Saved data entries
-=-=-
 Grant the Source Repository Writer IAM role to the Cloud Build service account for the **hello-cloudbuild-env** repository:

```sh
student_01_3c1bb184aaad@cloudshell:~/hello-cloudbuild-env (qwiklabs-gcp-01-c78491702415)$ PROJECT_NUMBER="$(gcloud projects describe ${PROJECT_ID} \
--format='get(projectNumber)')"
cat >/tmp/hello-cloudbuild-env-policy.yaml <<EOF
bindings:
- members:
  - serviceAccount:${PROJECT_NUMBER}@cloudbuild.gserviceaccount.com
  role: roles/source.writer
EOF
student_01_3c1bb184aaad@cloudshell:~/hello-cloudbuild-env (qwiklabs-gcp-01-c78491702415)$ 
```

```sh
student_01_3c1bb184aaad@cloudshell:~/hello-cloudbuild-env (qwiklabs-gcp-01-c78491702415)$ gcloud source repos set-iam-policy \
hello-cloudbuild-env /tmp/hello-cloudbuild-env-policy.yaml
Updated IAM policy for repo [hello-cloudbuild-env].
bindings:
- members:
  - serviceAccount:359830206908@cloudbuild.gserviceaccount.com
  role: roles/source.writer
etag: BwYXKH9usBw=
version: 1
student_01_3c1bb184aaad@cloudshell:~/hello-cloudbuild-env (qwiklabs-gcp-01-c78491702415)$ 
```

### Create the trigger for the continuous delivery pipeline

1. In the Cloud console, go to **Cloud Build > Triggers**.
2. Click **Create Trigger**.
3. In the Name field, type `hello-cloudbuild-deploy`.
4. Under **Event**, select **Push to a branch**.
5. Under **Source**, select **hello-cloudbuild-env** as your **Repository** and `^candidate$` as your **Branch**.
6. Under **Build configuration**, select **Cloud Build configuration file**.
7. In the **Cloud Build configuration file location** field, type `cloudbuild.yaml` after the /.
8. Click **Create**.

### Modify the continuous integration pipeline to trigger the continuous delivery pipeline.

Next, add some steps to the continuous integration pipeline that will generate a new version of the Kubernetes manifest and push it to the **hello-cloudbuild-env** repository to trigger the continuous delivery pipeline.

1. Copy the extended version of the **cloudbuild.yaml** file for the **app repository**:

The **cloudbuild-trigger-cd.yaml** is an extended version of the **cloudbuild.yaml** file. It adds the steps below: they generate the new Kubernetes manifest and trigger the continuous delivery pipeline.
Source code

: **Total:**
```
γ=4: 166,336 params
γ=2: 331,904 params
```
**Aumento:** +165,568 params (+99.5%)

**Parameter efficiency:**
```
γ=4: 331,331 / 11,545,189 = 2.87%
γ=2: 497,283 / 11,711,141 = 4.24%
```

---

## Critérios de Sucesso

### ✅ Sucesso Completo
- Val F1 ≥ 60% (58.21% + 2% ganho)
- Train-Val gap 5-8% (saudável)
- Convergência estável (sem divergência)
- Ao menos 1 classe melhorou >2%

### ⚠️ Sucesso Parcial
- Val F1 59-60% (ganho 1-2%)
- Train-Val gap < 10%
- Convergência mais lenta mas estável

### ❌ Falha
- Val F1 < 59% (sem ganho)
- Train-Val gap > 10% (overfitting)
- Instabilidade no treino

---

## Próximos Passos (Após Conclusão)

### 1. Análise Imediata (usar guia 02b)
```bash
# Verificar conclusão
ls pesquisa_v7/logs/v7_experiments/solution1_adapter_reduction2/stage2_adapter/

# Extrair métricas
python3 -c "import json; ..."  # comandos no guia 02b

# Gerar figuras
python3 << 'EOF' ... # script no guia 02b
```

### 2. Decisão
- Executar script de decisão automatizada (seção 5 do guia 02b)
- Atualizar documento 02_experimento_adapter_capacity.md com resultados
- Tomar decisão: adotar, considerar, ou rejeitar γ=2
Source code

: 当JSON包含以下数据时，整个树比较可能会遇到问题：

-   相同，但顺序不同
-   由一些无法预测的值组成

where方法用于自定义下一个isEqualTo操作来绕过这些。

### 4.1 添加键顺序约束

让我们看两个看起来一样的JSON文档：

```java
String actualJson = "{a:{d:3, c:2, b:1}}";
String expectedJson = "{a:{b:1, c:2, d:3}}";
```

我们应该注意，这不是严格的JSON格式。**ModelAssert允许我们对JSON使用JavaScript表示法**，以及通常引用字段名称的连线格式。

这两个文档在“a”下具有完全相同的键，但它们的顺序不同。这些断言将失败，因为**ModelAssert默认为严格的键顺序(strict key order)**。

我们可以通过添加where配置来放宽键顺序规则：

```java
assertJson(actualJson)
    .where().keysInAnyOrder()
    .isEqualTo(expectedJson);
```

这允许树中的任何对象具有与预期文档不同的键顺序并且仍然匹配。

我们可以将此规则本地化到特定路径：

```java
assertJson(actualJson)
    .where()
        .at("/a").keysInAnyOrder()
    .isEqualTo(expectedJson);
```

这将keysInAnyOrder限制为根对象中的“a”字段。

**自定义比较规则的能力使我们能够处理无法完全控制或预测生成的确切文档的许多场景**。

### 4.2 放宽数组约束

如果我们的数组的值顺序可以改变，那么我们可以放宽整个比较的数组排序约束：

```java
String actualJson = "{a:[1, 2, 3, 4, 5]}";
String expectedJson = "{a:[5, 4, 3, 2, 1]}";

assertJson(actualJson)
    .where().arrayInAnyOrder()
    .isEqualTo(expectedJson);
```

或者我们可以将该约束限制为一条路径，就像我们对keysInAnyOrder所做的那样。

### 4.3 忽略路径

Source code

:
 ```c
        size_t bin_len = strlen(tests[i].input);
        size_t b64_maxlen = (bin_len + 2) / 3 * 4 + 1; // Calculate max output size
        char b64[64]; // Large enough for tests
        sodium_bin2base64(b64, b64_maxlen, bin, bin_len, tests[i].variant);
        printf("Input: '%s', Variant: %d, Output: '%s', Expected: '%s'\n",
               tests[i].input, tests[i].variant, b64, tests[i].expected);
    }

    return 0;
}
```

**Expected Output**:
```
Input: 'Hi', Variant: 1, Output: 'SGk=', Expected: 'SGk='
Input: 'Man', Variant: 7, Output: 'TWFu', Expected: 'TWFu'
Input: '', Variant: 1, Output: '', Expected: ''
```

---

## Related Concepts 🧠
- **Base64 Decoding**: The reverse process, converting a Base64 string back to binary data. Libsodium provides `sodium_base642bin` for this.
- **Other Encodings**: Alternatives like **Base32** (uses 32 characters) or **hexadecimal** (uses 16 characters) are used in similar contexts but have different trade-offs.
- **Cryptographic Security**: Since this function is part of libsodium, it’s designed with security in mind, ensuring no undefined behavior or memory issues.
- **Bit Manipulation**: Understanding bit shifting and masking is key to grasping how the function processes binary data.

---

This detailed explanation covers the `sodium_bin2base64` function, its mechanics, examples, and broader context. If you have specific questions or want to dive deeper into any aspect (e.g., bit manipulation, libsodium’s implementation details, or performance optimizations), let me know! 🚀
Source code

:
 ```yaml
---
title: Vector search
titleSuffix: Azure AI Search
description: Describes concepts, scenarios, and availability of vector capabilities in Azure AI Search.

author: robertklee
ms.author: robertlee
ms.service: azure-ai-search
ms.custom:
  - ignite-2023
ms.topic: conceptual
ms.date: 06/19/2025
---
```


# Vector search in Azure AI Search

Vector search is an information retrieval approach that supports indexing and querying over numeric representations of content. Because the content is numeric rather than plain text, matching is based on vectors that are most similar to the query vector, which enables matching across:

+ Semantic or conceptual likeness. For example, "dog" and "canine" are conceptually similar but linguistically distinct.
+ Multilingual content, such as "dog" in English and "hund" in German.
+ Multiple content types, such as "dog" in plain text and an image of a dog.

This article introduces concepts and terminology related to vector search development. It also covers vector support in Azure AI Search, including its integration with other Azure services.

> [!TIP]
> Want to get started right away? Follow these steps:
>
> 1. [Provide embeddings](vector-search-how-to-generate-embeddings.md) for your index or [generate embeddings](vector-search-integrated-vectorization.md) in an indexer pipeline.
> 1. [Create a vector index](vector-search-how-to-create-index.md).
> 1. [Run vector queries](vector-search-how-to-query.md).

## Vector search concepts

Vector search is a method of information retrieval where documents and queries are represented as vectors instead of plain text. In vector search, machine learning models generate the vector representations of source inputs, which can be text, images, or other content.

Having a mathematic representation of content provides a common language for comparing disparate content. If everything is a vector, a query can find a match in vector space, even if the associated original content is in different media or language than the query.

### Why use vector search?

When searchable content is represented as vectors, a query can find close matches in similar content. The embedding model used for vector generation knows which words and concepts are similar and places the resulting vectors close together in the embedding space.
-=-=-
Problem to work on –
Given the word "manifest", show every line of the records that contains it.

Task solution –
Next, add some steps to the continuous integration pipeline that will generate a new version of the Kubernetes manifest and push it to the **hello-cloudbuild-env** repository to trigger the continuous delivery pipeline.
The **cloudbuild-trigger-cd.yaml** is an extended version of the **cloudbuild.yaml** file. It adds the steps below: they generate the new Kubernetes manifest and trigger the continuous delivery pipeline.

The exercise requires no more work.